Supplied data:
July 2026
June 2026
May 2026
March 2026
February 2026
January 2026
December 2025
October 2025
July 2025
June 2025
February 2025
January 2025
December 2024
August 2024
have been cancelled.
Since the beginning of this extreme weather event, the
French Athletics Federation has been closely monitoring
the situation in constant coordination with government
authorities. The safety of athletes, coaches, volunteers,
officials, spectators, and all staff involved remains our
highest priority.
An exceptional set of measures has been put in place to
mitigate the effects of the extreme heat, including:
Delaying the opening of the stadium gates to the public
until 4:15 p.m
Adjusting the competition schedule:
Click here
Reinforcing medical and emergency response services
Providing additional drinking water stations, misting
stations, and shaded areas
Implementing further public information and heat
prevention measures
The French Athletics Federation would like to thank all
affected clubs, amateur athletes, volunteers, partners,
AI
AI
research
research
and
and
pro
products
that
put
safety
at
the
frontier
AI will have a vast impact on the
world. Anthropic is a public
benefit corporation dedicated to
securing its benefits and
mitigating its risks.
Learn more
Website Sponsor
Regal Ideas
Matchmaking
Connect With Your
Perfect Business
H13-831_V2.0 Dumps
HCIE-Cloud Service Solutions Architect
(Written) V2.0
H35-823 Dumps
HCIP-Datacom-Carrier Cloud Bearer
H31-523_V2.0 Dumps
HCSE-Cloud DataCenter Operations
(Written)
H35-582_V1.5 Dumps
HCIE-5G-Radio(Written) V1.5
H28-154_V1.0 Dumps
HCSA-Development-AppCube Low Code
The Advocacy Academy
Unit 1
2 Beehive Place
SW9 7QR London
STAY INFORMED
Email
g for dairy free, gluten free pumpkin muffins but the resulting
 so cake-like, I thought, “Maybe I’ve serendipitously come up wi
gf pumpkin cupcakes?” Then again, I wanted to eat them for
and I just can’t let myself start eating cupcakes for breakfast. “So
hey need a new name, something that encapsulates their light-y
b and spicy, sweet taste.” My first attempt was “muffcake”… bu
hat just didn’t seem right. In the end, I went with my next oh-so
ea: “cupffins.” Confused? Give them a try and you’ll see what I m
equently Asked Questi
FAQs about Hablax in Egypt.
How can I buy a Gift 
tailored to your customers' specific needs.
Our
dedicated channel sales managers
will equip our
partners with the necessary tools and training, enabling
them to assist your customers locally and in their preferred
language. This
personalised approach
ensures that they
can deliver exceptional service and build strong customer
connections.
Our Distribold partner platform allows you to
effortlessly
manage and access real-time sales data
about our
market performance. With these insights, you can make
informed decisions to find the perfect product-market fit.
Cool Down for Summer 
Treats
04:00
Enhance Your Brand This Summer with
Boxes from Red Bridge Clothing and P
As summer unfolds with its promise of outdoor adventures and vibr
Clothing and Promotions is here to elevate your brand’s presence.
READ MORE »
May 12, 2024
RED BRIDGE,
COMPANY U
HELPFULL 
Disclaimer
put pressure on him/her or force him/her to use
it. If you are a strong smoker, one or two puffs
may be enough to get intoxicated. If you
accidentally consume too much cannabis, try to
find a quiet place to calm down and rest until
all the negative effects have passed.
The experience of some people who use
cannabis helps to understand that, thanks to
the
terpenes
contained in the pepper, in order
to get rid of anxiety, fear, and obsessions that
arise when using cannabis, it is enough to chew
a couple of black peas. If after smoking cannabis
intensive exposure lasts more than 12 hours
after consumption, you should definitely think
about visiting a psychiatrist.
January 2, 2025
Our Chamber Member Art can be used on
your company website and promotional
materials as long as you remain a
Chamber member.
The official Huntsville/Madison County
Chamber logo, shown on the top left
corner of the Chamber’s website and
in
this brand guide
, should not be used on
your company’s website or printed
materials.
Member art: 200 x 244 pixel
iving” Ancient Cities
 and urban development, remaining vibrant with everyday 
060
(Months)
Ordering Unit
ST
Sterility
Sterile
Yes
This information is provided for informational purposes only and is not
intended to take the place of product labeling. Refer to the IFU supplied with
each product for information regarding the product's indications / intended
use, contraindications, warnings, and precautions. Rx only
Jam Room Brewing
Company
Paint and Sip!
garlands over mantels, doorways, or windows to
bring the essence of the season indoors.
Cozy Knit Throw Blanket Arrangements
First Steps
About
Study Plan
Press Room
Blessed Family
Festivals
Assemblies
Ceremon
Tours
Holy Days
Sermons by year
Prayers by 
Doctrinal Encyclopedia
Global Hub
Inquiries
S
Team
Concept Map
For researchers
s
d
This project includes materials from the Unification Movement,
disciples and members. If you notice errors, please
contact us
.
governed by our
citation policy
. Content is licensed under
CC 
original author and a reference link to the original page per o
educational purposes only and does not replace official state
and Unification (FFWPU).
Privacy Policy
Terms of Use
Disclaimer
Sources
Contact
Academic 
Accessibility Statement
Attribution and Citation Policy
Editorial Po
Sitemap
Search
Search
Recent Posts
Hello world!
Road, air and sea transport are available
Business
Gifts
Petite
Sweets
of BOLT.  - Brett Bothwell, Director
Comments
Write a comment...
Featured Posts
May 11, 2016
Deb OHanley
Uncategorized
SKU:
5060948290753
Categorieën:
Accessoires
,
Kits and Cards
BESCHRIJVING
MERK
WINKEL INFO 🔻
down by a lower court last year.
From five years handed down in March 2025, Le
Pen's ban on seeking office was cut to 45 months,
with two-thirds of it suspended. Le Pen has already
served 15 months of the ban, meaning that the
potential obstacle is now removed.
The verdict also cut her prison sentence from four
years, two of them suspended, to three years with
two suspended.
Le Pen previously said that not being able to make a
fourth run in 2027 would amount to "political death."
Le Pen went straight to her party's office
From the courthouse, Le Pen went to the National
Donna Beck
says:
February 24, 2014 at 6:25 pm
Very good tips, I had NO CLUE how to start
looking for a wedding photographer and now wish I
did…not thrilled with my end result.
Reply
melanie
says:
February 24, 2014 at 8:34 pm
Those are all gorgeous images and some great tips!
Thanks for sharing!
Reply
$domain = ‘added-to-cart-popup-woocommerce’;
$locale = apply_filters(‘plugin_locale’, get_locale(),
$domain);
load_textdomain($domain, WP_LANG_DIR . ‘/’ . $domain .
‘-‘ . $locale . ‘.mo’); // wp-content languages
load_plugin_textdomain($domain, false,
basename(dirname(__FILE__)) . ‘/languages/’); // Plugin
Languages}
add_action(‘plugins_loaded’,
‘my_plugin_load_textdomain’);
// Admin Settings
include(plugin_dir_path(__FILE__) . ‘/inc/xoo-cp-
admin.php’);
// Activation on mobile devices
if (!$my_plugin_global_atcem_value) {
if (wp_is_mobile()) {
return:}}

About this exercise: Exact copies of all entries are what's needed here.

Answer to this exercise:
July 2026
June 2026
May 2026
March 2026
February 2026
January 2026
December 2025
October 2025
July 2025
June 2025
February 2025
January 2025
December 2024
August 2024
have been cancelled.
Since the beginning of this extreme weather event, the
French Athletics Federation has been closely monitoring
the situation in constant coordination with government
authorities. The safety of athletes, coaches, volunteers,
officials, spectators, and all staff involved remains our
highest priority.
An exceptional set of measures has been put in place to
mitigate the effects of the extreme heat, including:
Delaying the opening of the stadium gates to the public
until 4:15 p.m
Adjusting the competition schedule:
Click here
Reinforcing medical and emergency response services
Providing additional drinking water stations, misting
stations, and shaded areas
Implementing further public information and heat
prevention measures
The French Athletics Federation would like to thank all
affected clubs, amateur athletes, volunteers, partners,
AI
AI
research
research
and
and
pro
products
that
put
safety
at
the
frontier
AI will have a vast impact on the
world. Anthropic is a public
benefit corporation dedicated to
securing its benefits and
mitigating its risks.
Learn more
Website Sponsor
Regal Ideas
Matchmaking
Connect With Your
Perfect Business
H13-831_V2.0 Dumps
HCIE-Cloud Service Solutions Architect
(Written) V2.0
H35-823 Dumps
HCIP-Datacom-Carrier Cloud Bearer
H31-523_V2.0 Dumps
HCSE-Cloud DataCenter Operations
(Written)
H35-582_V1.5 Dumps
HCIE-5G-Radio(Written) V1.5
H28-154_V1.0 Dumps
HCSA-Development-AppCube Low Code
The Advocacy Academy
Unit 1
2 Beehive Place
SW9 7QR London
STAY INFORMED
Email
g for dairy free, gluten free pumpkin muffins but the resulting
 so cake-like, I thought, “Maybe I’ve serendipitously come up wi
gf pumpkin cupcakes?” Then again, I wanted to eat them for
and I just can’t let myself start eating cupcakes for breakfast. “So
hey need a new name, something that encapsulates their light-y
b and spicy, sweet taste.” My first attempt was “muffcake”… bu
hat just didn’t seem right. In the end, I went with my next oh-so
ea: “cupffins.” Confused? Give them a try and you’ll see what I m
equently Asked Questi
FAQs about Hablax in Egypt.
How can I buy a Gift 
tailored to your customers' specific needs.
Our
dedicated channel sales managers
will equip our
partners with the necessary tools and training, enabling
them to assist your customers locally and in their preferred
language. This
personalised approach
ensures that they
can deliver exceptional service and build strong customer
connections.
Our Distribold partner platform allows you to
effortlessly
manage and access real-time sales data
about our
market performance. With these insights, you can make
informed decisions to find the perfect product-market fit.
Cool Down for Summer 
Treats
04:00
Enhance Your Brand This Summer with
Boxes from Red Bridge Clothing and P
As summer unfolds with its promise of outdoor adventures and vibr
Clothing and Promotions is here to elevate your brand’s presence.
READ MORE »
May 12, 2024
RED BRIDGE,
COMPANY U
HELPFULL 
Disclaimer
put pressure on him/her or force him/her to use
it. If you are a strong smoker, one or two puffs
may be enough to get intoxicated. If you
accidentally consume too much cannabis, try to
find a quiet place to calm down and rest until
all the negative effects have passed.
The experience of some people who use
cannabis helps to understand that, thanks to
the
terpenes
contained in the pepper, in order
to get rid of anxiety, fear, and obsessions that
arise when using cannabis, it is enough to chew
a couple of black peas. If after smoking cannabis
intensive exposure lasts more than 12 hours
after consumption, you should definitely think
about visiting a psychiatrist.
January 2, 2025
Our Chamber Member Art can be used on
your company website and promotional
materials as long as you remain a
Chamber member.
The official Huntsville/Madison County
Chamber logo, shown on the top left
corner of the Chamber’s website and
in
this brand guide
, should not be used on
your company’s website or printed
materials.
Member art: 200 x 244 pixel
iving” Ancient Cities
 and urban development, remaining vibrant with everyday 
060
(Months)
Ordering Unit
ST
Sterility
Sterile
Yes
This information is provided for informational purposes only and is not
intended to take the place of product labeling. Refer to the IFU supplied with
each product for information regarding the product's indications / intended
use, contraindications, warnings, and precautions. Rx only
Jam Room Brewing
Company
Paint and Sip!
garlands over mantels, doorways, or windows to
bring the essence of the season indoors.
Cozy Knit Throw Blanket Arrangements
First Steps
About
Study Plan
Press Room
Blessed Family
Festivals
Assemblies
Ceremon
Tours
Holy Days
Sermons by year
Prayers by 
Doctrinal Encyclopedia
Global Hub
Inquiries
S
Team
Concept Map
For researchers
s
d
This project includes materials from the Unification Movement,
disciples and members. If you notice errors, please
contact us
.
governed by our
citation policy
. Content is licensed under
CC 
original author and a reference link to the original page per o
educational purposes only and does not replace official state
and Unification (FFWPU).
Privacy Policy
Terms of Use
Disclaimer
Sources
Contact
Academic 
Accessibility Statement
Attribution and Citation Policy
Editorial Po
Sitemap
Search
Search
Recent Posts
Hello world!
Road, air and sea transport are available
Business
Gifts
Petite
Sweets
of BOLT.  - Brett Bothwell, Director
Comments
Write a comment...
Featured Posts
May 11, 2016
Deb OHanley
Uncategorized
SKU:
5060948290753
Categorieën:
Accessoires
,
Kits and Cards
BESCHRIJVING
MERK
WINKEL INFO 🔻
down by a lower court last year.
From five years handed down in March 2025, Le
Pen's ban on seeking office was cut to 45 months,
with two-thirds of it suspended. Le Pen has already
served 15 months of the ban, meaning that the
potential obstacle is now removed.
The verdict also cut her prison sentence from four
years, two of them suspended, to three years with
two suspended.
Le Pen previously said that not being able to make a
fourth run in 2027 would amount to "political death."
Le Pen went straight to her party's office
From the courthouse, Le Pen went to the National
Donna Beck
says:
February 24, 2014 at 6:25 pm
Very good tips, I had NO CLUE how to start
looking for a wedding photographer and now wish I
did…not thrilled with my end result.
Reply
melanie
says:
February 24, 2014 at 8:34 pm
Those are all gorgeous images and some great tips!
Thanks for sharing!
Reply
$domain = ‘added-to-cart-popup-woocommerce’;
$locale = apply_filters(‘plugin_locale’, get_locale(),
$domain);
load_textdomain($domain, WP_LANG_DIR . ‘/’ . $domain .
‘-‘ . $locale . ‘.mo’); // wp-content languages
load_plugin_textdomain($domain, false,
basename(dirname(__FILE__)) . ‘/languages/’); // Plugin
Languages}
add_action(‘plugins_loaded’,
‘my_plugin_load_textdomain’);
// Admin Settings
include(plugin_dir_path(__FILE__) . ‘/inc/xoo-cp-
admin.php’);
// Activation on mobile devices
if (!$my_plugin_global_atcem_value) {
if (wp_is_mobile()) {
return:}}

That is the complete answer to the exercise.